Images with bounding boxes
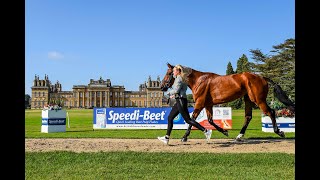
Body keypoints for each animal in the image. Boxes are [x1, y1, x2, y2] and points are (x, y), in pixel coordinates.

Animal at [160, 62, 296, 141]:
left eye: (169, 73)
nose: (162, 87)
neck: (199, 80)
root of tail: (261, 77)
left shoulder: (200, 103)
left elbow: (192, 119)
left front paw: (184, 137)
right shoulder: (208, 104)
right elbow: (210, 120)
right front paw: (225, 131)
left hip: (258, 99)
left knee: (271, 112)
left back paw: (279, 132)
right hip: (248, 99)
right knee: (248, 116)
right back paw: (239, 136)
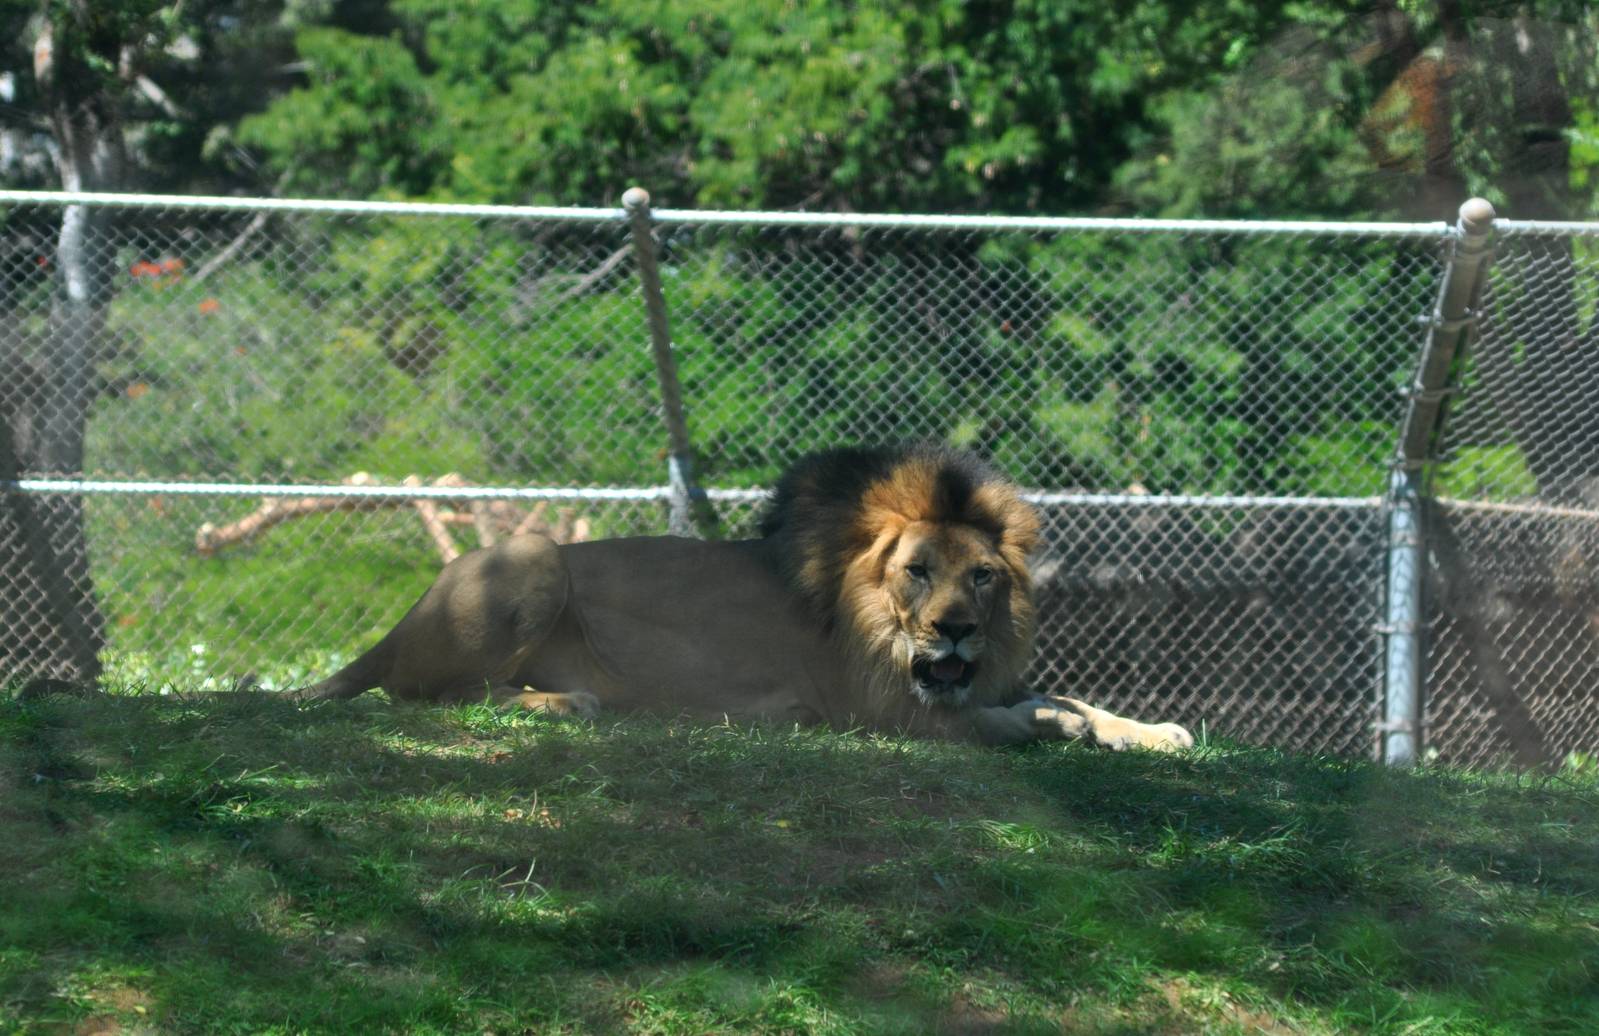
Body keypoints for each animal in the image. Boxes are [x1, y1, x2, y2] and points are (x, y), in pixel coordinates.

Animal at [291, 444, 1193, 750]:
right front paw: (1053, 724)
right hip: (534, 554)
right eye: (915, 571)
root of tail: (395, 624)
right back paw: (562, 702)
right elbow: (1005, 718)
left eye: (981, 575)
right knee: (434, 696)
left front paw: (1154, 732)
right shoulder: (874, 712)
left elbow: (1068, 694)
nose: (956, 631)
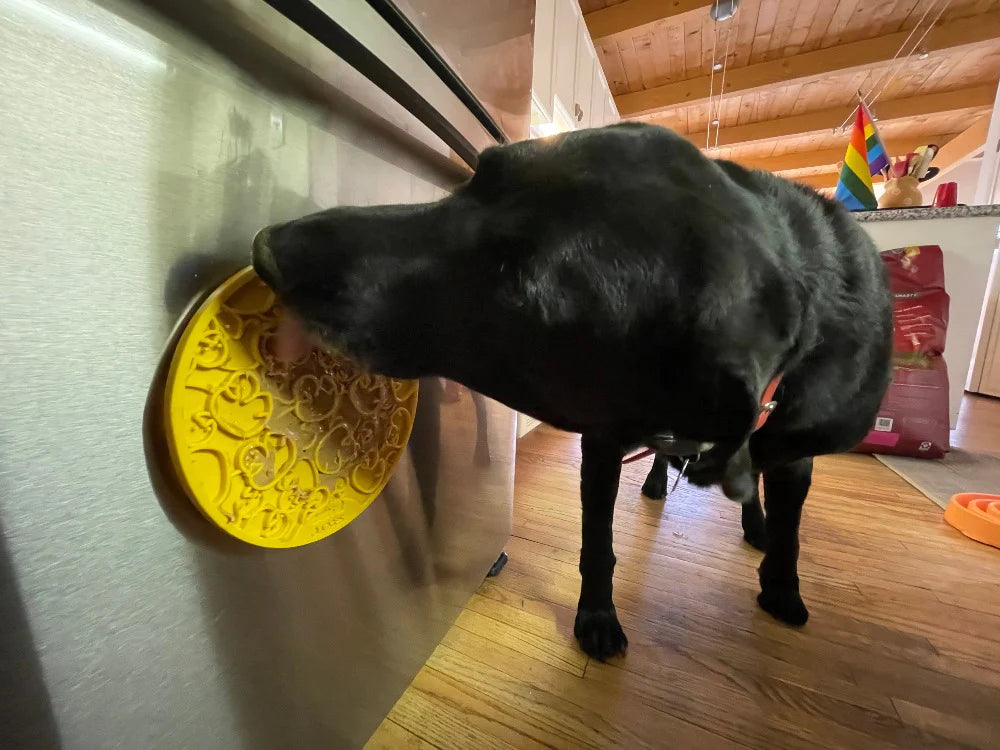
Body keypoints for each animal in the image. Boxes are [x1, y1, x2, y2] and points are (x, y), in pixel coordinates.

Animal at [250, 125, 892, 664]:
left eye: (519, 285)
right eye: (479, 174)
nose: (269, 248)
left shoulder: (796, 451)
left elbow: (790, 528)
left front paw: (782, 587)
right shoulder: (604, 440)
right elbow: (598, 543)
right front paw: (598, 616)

■ Work order ■
Lines holding the word "front" in the records above: how many are there? Answer with the number only.

■ Written response ■
6